• _JOB_
Which lines in the listing below contain the word "Against"? Collect each of those lines in full.

(Dataset entries)
══════════

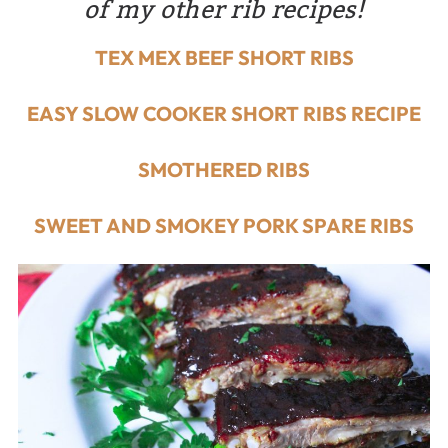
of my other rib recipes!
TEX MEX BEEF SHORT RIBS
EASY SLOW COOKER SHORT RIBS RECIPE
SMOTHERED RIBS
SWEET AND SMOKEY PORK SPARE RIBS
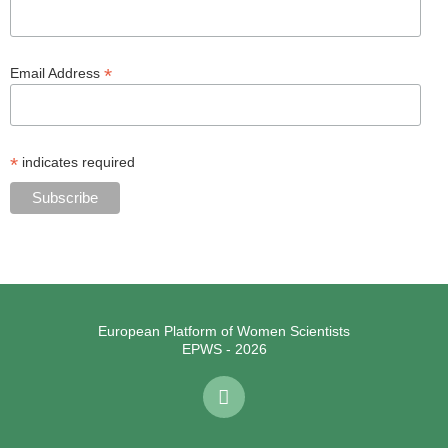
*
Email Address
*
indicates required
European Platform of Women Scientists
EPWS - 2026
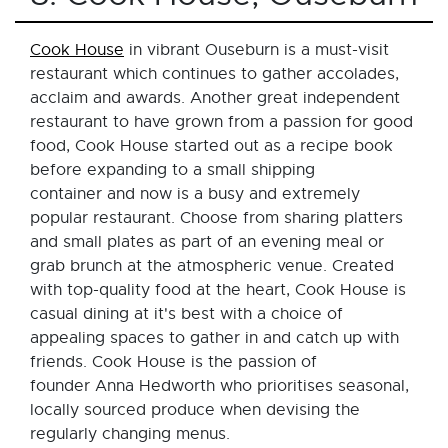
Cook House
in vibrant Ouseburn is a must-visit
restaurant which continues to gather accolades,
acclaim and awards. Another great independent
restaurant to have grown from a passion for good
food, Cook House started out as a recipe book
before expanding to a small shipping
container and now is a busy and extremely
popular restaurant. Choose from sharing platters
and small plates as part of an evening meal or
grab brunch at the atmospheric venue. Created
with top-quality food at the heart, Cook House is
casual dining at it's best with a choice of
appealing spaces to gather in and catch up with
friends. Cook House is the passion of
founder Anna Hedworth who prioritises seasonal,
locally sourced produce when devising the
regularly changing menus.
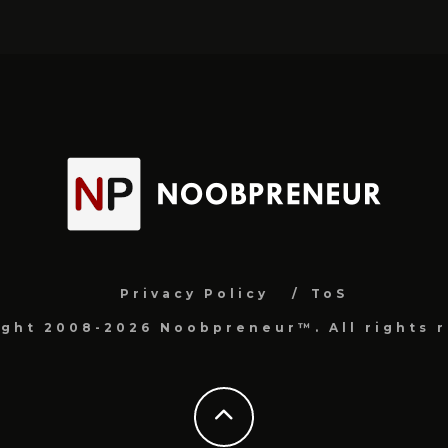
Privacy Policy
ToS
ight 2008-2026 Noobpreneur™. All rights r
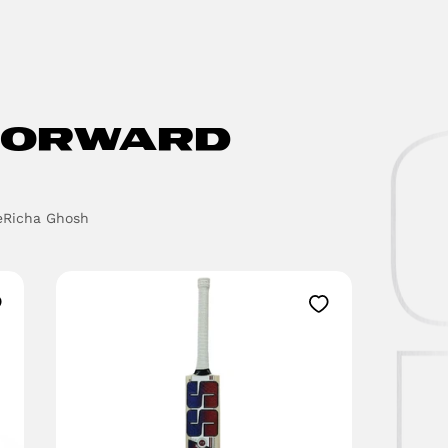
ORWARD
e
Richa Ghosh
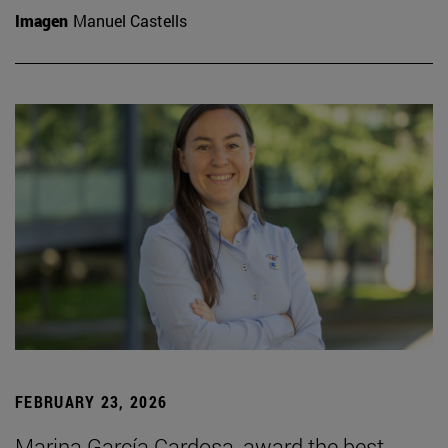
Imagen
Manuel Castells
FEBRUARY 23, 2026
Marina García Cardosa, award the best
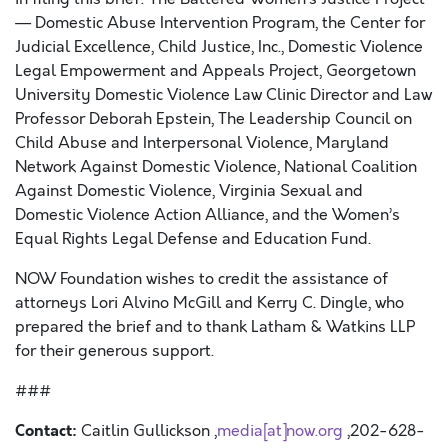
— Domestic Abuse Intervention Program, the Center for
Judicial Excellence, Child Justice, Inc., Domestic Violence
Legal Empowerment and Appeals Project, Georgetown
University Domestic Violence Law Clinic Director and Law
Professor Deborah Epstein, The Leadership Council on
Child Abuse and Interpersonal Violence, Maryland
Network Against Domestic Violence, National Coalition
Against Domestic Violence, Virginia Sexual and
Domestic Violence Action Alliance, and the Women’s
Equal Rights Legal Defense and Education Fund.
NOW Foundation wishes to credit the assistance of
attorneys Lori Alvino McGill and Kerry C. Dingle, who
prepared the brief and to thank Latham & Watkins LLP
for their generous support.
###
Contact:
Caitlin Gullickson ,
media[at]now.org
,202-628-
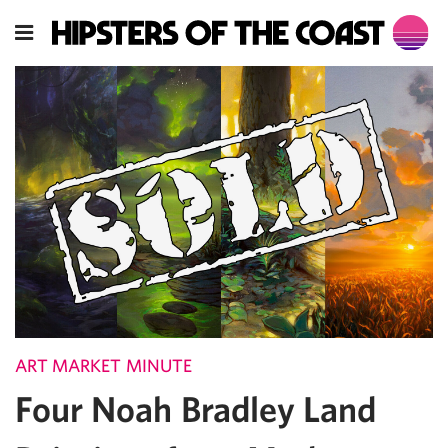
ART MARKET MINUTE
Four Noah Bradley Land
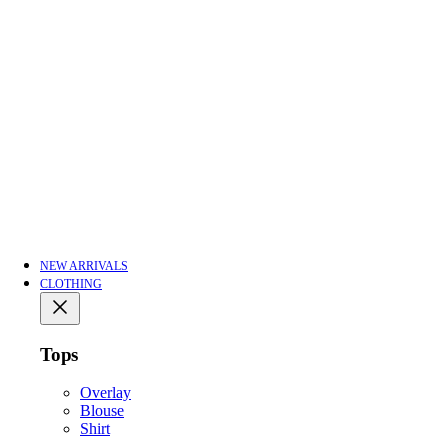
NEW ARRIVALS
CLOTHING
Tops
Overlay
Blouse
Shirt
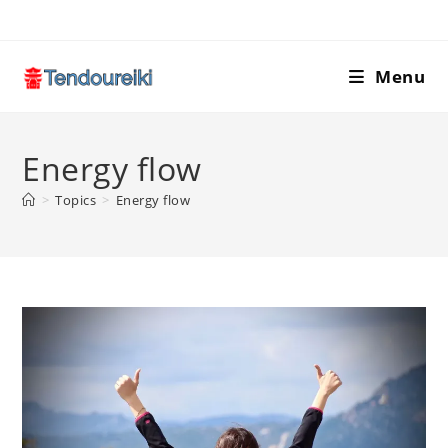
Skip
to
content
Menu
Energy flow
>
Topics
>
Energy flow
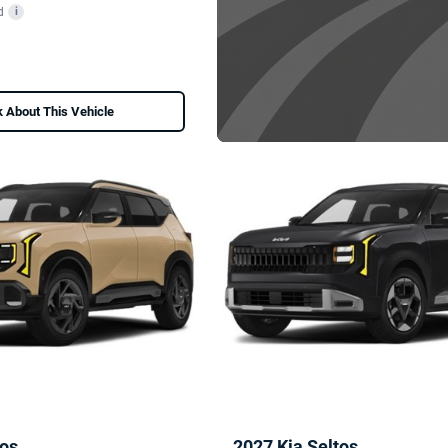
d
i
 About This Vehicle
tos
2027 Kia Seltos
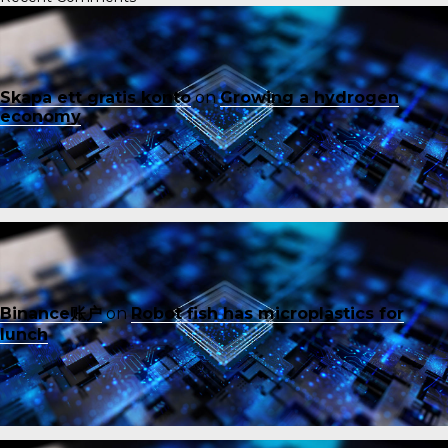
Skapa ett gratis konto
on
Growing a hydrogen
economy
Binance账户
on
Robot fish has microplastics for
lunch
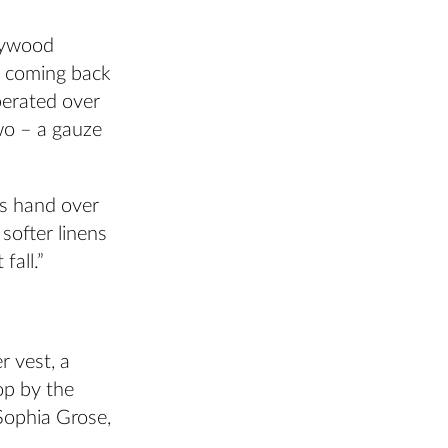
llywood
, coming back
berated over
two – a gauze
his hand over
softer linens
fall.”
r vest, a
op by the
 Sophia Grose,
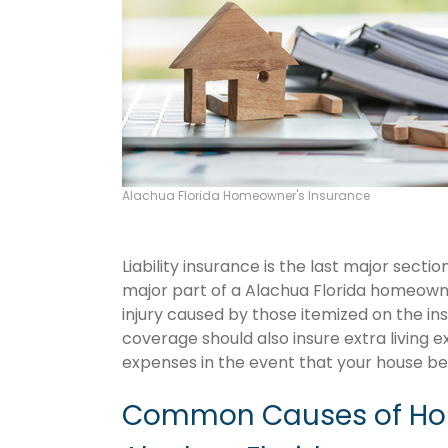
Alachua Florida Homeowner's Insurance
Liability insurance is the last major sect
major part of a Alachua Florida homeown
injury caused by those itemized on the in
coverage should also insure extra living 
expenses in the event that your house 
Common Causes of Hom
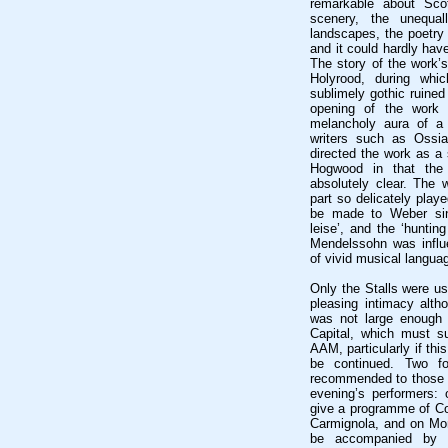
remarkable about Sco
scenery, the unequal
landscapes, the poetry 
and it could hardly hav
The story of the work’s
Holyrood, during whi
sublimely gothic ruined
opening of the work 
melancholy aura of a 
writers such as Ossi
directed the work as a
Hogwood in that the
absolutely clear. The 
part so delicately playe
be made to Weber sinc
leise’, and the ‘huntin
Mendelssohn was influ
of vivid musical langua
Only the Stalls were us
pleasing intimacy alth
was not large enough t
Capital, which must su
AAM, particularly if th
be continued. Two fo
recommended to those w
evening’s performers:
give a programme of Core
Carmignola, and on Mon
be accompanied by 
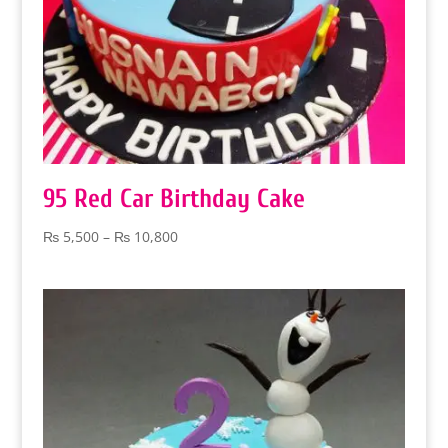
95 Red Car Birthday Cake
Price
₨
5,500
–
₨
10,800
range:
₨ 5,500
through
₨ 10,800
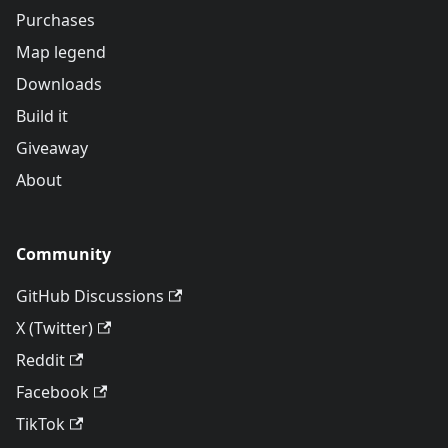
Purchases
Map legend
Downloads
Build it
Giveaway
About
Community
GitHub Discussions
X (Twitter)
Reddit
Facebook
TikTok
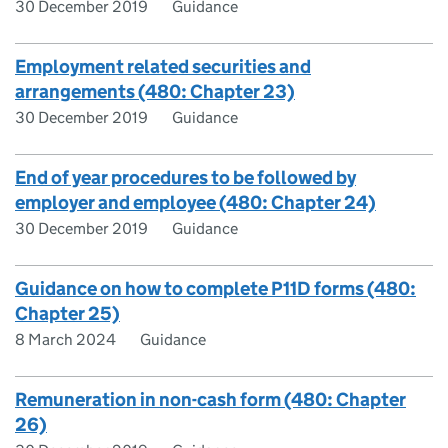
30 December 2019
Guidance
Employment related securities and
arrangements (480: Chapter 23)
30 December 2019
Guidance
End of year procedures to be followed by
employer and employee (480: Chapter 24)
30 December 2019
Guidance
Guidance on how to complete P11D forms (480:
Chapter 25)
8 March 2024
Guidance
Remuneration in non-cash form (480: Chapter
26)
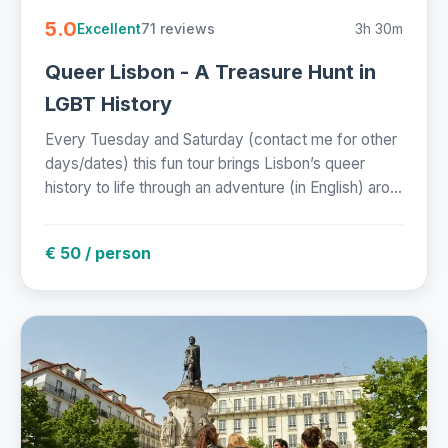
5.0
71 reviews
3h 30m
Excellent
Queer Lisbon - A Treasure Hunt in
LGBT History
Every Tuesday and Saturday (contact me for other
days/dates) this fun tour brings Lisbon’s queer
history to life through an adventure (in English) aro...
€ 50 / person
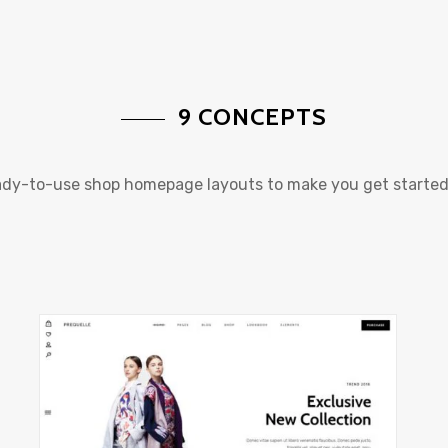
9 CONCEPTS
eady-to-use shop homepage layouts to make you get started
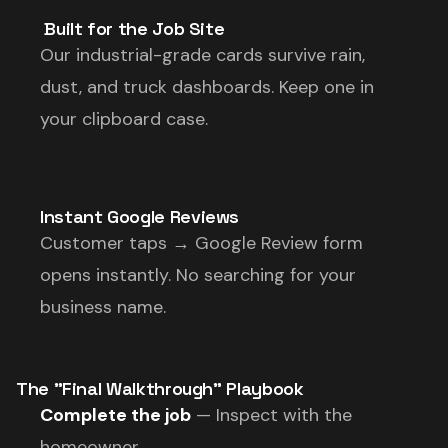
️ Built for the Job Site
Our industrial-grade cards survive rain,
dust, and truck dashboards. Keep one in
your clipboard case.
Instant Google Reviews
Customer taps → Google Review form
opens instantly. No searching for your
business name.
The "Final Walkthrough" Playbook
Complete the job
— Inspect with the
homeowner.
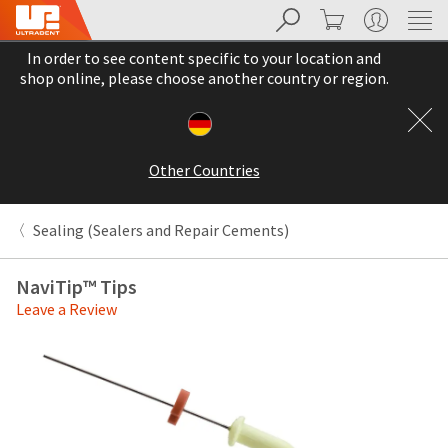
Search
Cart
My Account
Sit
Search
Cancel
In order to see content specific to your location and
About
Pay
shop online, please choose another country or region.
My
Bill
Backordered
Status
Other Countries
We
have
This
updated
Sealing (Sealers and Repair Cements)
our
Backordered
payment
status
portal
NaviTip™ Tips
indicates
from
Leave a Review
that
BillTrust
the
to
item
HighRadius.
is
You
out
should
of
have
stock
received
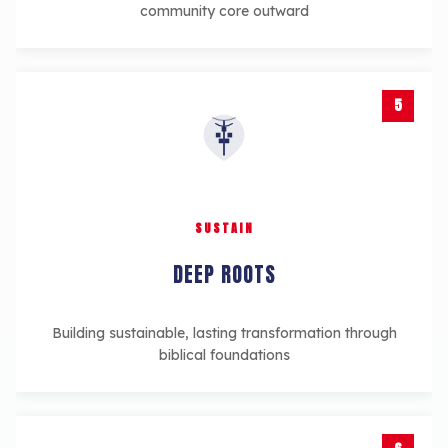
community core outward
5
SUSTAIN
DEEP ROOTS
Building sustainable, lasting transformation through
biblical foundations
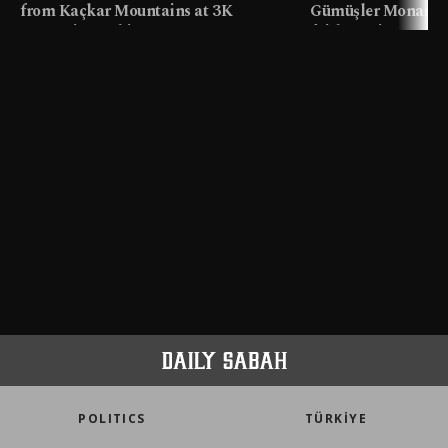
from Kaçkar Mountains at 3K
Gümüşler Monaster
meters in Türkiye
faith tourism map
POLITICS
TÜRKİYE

══════════

• _SOLVED EXERCISE_
Network Against Domestic Violence, National Coalition
Against Domestic Violence, Virginia Sexual and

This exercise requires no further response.